◆ **ASSIGNMENT**: Wherever the word "stuffed" shows up in the data, report the line it sits in.

[Stored data entries]
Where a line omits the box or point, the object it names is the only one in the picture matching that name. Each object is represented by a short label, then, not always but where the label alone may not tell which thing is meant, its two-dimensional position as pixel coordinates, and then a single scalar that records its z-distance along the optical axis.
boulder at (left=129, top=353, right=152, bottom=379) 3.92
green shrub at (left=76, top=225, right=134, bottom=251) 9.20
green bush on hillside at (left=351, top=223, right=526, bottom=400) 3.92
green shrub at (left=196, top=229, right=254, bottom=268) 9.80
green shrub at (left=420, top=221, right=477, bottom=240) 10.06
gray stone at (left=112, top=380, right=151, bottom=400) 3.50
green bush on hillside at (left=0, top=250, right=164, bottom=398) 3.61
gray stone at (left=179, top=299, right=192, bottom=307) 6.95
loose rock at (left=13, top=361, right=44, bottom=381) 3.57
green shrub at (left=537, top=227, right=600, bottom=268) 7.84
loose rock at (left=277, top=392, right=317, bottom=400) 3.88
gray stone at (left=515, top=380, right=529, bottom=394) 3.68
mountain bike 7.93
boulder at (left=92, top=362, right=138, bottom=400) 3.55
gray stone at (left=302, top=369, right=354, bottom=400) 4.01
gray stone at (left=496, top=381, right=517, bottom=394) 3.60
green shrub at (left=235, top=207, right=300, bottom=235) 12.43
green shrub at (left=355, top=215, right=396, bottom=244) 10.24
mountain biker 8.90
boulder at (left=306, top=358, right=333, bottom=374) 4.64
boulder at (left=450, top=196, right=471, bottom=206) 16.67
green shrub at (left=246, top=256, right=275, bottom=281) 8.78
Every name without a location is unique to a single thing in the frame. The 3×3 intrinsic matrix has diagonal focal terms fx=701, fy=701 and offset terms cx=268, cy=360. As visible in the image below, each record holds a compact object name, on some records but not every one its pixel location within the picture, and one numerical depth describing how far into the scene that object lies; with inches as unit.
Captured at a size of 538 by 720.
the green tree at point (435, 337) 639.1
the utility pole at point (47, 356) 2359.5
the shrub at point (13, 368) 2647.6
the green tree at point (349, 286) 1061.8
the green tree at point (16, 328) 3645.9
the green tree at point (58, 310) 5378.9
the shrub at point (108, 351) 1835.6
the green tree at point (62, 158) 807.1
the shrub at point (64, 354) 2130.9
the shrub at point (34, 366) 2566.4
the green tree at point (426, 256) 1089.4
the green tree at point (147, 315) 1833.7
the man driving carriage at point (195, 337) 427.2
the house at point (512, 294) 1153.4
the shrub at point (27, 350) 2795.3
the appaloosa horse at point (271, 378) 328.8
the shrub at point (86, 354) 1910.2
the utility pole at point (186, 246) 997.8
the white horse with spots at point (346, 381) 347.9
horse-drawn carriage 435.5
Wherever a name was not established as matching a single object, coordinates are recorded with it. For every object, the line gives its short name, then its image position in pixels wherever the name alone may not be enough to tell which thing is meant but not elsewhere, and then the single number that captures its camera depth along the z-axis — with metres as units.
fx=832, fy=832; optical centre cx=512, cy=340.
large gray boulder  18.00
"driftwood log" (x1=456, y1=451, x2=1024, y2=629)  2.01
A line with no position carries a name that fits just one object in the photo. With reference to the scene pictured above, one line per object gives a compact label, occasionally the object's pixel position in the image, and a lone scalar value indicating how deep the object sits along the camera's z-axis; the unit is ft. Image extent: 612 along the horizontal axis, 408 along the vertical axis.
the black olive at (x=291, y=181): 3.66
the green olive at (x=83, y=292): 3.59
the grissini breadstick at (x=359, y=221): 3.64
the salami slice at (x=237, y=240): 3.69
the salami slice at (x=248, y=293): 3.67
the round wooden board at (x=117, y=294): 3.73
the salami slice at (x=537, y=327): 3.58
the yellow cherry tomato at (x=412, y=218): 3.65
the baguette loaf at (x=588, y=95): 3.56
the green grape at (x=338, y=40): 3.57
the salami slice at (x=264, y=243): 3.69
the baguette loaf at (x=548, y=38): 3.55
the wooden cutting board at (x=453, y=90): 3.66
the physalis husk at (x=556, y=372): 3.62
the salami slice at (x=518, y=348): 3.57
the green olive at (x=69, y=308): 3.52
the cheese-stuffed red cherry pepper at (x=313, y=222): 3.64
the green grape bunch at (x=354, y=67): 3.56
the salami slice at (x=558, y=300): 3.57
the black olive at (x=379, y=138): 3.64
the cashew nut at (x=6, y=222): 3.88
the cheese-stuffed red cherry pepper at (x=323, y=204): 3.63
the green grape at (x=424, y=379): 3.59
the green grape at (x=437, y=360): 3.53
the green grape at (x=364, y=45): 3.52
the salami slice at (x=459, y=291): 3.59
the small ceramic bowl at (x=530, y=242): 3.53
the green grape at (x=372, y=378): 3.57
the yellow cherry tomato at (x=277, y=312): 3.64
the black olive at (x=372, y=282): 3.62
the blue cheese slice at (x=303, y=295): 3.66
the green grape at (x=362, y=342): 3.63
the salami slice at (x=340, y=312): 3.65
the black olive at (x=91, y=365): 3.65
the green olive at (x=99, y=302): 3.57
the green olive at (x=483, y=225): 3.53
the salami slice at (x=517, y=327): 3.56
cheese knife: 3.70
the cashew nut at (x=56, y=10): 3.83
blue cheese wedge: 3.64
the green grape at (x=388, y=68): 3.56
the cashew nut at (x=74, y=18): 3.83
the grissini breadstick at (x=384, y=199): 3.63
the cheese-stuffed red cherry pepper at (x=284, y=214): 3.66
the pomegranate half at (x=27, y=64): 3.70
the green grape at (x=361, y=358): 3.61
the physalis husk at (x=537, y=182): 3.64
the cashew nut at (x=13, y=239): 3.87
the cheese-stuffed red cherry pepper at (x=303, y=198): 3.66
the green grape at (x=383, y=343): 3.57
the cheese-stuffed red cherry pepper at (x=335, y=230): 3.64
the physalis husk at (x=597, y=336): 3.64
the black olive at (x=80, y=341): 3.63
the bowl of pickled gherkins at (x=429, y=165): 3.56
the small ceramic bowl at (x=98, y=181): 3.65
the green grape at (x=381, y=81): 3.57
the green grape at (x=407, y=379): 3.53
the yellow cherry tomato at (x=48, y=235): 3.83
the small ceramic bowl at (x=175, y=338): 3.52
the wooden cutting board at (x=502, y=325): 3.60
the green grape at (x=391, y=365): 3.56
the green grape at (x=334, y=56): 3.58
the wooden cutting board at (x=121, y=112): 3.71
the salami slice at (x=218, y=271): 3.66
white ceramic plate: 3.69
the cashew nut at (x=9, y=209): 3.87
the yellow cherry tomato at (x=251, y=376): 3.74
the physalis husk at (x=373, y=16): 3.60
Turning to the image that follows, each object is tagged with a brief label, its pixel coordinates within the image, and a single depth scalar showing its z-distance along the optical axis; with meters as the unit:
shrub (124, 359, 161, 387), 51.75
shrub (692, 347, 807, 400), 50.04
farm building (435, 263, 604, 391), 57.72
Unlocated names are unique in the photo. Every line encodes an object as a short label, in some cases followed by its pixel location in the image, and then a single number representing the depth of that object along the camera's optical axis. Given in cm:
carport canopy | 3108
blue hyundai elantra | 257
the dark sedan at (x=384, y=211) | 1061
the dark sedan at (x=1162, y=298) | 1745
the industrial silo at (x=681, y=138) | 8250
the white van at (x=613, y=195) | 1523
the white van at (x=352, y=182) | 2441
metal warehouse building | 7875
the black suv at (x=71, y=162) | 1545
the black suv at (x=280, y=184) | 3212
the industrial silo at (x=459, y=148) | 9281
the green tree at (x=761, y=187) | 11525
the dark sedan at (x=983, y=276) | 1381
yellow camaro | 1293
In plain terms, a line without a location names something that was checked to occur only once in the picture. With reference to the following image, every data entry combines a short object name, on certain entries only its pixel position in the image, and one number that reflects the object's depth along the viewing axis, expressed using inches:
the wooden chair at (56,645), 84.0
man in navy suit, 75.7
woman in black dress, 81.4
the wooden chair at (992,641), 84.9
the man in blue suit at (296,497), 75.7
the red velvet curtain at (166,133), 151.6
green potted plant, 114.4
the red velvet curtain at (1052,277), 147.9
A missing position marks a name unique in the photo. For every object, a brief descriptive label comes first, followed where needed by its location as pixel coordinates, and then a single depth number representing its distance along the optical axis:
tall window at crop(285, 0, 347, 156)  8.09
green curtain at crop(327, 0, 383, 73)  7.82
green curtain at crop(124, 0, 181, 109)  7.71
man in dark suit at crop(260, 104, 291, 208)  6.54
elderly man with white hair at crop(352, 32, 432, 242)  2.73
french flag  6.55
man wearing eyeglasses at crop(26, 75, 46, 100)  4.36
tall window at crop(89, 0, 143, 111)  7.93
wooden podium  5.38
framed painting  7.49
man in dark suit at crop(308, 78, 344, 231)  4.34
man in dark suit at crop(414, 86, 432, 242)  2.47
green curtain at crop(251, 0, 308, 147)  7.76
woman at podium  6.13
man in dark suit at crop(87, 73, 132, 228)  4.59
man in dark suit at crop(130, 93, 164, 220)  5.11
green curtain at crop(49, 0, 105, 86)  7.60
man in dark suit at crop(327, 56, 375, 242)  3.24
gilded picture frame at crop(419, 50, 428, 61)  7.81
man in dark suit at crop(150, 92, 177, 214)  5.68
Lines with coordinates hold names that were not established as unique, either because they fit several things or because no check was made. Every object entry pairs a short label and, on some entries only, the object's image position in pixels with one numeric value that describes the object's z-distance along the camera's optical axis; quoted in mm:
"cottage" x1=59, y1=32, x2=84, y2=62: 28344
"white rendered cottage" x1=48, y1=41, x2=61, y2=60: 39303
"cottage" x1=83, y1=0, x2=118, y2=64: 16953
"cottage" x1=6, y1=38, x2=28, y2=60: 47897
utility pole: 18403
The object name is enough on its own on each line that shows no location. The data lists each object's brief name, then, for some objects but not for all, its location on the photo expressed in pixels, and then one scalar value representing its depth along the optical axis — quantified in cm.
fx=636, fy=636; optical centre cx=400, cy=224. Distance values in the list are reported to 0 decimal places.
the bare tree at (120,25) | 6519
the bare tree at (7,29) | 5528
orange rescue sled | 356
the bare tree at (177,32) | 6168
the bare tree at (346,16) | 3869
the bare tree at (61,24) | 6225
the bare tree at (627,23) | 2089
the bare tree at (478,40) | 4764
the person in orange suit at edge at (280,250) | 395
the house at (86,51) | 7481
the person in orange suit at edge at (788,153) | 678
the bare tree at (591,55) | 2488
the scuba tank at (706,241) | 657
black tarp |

◆ **ANSWER SPACE**:
the cheese-stuffed red cherry pepper at (x=313, y=222): 3.64
the cheese-stuffed red cherry pepper at (x=323, y=204): 3.63
the cheese-stuffed red cherry pepper at (x=284, y=214): 3.66
the cheese-stuffed red cherry pepper at (x=303, y=198): 3.66
the cheese-stuffed red cherry pepper at (x=335, y=230): 3.64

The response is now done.